Having ‘The Canal Run’ meant getting off-base only for an hour or two or three, dependent upon how the ‘Sand Storm Gods’ were disposed on any given day.

Going to Tel Aviv meant driving only four hours, checking into the Sheraton and having the rest of the day and night to paint the town red with Per Diem and whatever else one wanted to contribute or muster out of his own purse.  

Mog had an Israeli girlfriend in Tel Aviv, actually she was his fiancée, and he took all the Tel Aviv runs he could get, so he could go see ‘The Little Mama’.

In fact, all the drivers had Israeli girlfriends except Big Mo. His ‘Honey-Co’ was a Big-Boned, Brunette ‘Tall Drank O’ Water,’ Texan Gal, working for SFM, just like the rest of us.

Her moniker was ‘Big Mammu’ and if those two didn’t eventually get united in hellish matrimony, then I say ‘Fuck it.’ There is no hope for the rest of the world. Perfect for each other they were, is all I’m saying.

Rocket Tom was a wiry, slightly nervous-energy type about five-foot ten, with long dark brown hair and a full beard. Even though he was Pure Texan, his accent spoke ‘Tennessee’ to me: Probably genetic since most Texans have Tennessee bones buried somewhere in their family closets.
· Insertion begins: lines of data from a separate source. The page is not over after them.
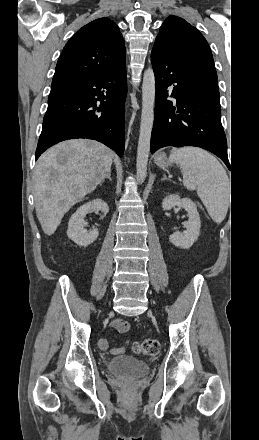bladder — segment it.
<instances>
[{
	"instance_id": "obj_1",
	"label": "bladder",
	"mask_w": 259,
	"mask_h": 440,
	"mask_svg": "<svg viewBox=\"0 0 259 440\" xmlns=\"http://www.w3.org/2000/svg\"><path fill=\"white\" fill-rule=\"evenodd\" d=\"M107 370L117 376L140 377L149 372V365L136 357L119 355L109 360Z\"/></svg>"
}]
</instances>
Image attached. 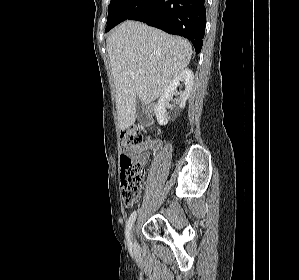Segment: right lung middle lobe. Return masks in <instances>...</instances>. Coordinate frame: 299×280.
Here are the masks:
<instances>
[{
  "mask_svg": "<svg viewBox=\"0 0 299 280\" xmlns=\"http://www.w3.org/2000/svg\"><path fill=\"white\" fill-rule=\"evenodd\" d=\"M130 0H111L108 7V19L107 27L105 32H108L111 28L115 26V21L124 7L128 4Z\"/></svg>",
  "mask_w": 299,
  "mask_h": 280,
  "instance_id": "right-lung-middle-lobe-1",
  "label": "right lung middle lobe"
}]
</instances>
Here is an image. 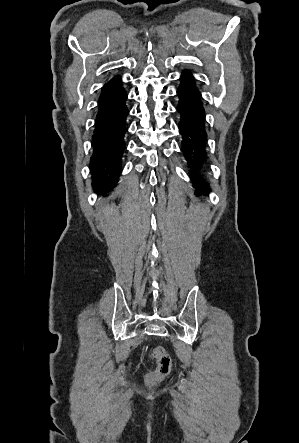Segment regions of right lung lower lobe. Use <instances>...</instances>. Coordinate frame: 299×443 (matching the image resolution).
<instances>
[{
	"label": "right lung lower lobe",
	"instance_id": "1",
	"mask_svg": "<svg viewBox=\"0 0 299 443\" xmlns=\"http://www.w3.org/2000/svg\"><path fill=\"white\" fill-rule=\"evenodd\" d=\"M121 84L119 76L113 77L104 85L99 99L91 157L92 187L97 194L105 195L118 182L128 115L127 94Z\"/></svg>",
	"mask_w": 299,
	"mask_h": 443
}]
</instances>
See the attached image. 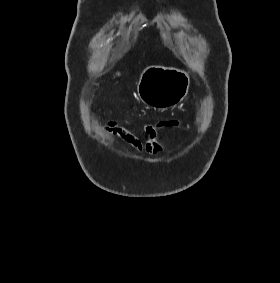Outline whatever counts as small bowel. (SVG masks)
<instances>
[{"instance_id": "small-bowel-1", "label": "small bowel", "mask_w": 280, "mask_h": 283, "mask_svg": "<svg viewBox=\"0 0 280 283\" xmlns=\"http://www.w3.org/2000/svg\"><path fill=\"white\" fill-rule=\"evenodd\" d=\"M182 122L177 119L163 120L157 124L146 127V139L143 141L125 125L118 122H110L104 128L105 133L121 138L131 145L139 153L158 155L162 152V146L158 141V132L162 128H180Z\"/></svg>"}]
</instances>
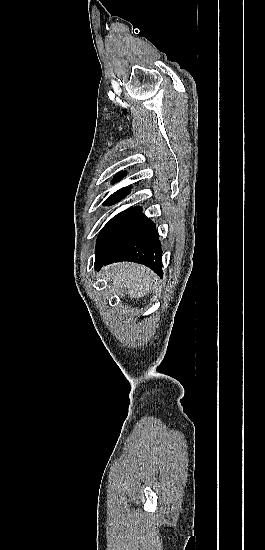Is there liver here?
Here are the masks:
<instances>
[{
    "instance_id": "6515ba94",
    "label": "liver",
    "mask_w": 265,
    "mask_h": 550,
    "mask_svg": "<svg viewBox=\"0 0 265 550\" xmlns=\"http://www.w3.org/2000/svg\"><path fill=\"white\" fill-rule=\"evenodd\" d=\"M106 274L112 278L114 287L125 291L131 299L148 294L153 283L150 270L137 264H114Z\"/></svg>"
}]
</instances>
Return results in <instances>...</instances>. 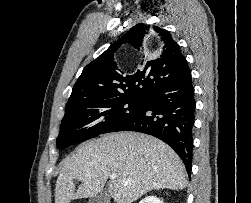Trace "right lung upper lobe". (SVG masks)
<instances>
[{
	"label": "right lung upper lobe",
	"mask_w": 251,
	"mask_h": 203,
	"mask_svg": "<svg viewBox=\"0 0 251 203\" xmlns=\"http://www.w3.org/2000/svg\"><path fill=\"white\" fill-rule=\"evenodd\" d=\"M152 30L163 43L162 51L153 60L142 62V66L134 74L128 75L118 69L114 61L115 51L123 43H129L135 49L141 50L144 36ZM188 68L179 45L168 31L140 23L83 69L67 106L90 100L115 98L144 100L151 91L177 79Z\"/></svg>",
	"instance_id": "1"
}]
</instances>
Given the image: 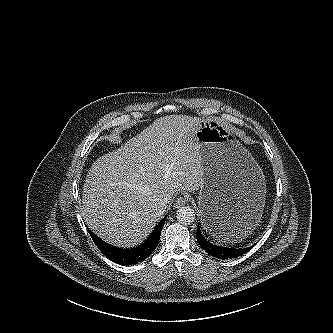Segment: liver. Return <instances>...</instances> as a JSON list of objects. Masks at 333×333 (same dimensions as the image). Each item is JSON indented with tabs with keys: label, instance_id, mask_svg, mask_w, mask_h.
Returning <instances> with one entry per match:
<instances>
[{
	"label": "liver",
	"instance_id": "obj_1",
	"mask_svg": "<svg viewBox=\"0 0 333 333\" xmlns=\"http://www.w3.org/2000/svg\"><path fill=\"white\" fill-rule=\"evenodd\" d=\"M201 119L169 115L156 119L119 149L98 158L83 186L81 215L106 242L141 243L181 190L197 191L203 169L196 139Z\"/></svg>",
	"mask_w": 333,
	"mask_h": 333
}]
</instances>
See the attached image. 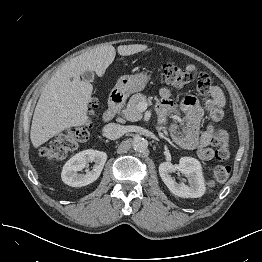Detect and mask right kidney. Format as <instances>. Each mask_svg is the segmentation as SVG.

“Y’all just gettin’ back from the TA?” Rocket drawled in my direction.

“Yeah. Had the Reefer Run. The KP’s unloading her now.”

“Well,” he went on, “I hope y’all brought back some ah that Israeli choc’late milk this time.”

“Sorry Bro; they still fresh out at the market.”

“Well shit-fire!” he yelled, suddenly jumping up to his feet. “How they spec’ us to keep our mo’ral here in the Middle-of-the-Fuckin’-East, Sinai fuckin’ field mission, hot-ass desert without no Goddamn choc’late milk?”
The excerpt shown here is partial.